__Exercise text__:

Zhì yí 識遺
Recording What Has Been Lost
by 羅璧 (Luó Bì, zì Zǐcāng 子蒼, hào Mògēng 嘿耕 “Silent Tiller,” 1244–1309; of Xīn’ān 新安)
About the work
A late Sòng / early Yuán evidential bǐjì in 10 juan, the work of a Cheng-Zhu adherent who nonetheless preferred citation-based historical-philological argument to xìngmìng (nature-and-destiny) metaphysical speculation. The Sìkù editors place it in the Zákǎo zhī shǔ of the Zájiā division and rate it well above the casual xiǎoshuō genre: “in Sòng-era miscellaneous writings, it can still be called speaking from a foundation.” The book is dated to the post-conquest period from an internal anchor: the chapter on qián dìng 前定 (preordained matters) cites the Chén Tuán 陳摶 prophecy that “fifteen years after the fifth gēngshēn, the dynastic fate is transferred” — a reference to the actual Sòng fall in Bǐngzǐ 1276 (15 years after the gēngshēn of 1260, Lǐzōng’s Jǐngdìng 1).

__Parts of the exercise__:
1. According to the Zhì yí description, how is the book dated to the period after the conquest? Answer in one to three sentences.
2. Identify every line of the records below that contains the string "Archetrend", treating case as significant.

Collected data:
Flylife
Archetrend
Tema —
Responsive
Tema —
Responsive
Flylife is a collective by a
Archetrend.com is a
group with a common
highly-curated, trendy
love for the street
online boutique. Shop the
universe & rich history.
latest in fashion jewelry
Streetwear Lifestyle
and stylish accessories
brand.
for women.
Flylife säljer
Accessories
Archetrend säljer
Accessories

__Expected results__:
1. The chapter on qián dìng (preordained matters) cites Chén Tuán's prophecy that "fifteen years after the fifth gēngshēn, the dynastic fate is transferred." This refers to the actual Sòng fall in 1276, fifteen years after the gēngshēn of 1260, so the book must have been written after that fall.

2.
Archetrend
Archetrend.com is a
Archetrend säljer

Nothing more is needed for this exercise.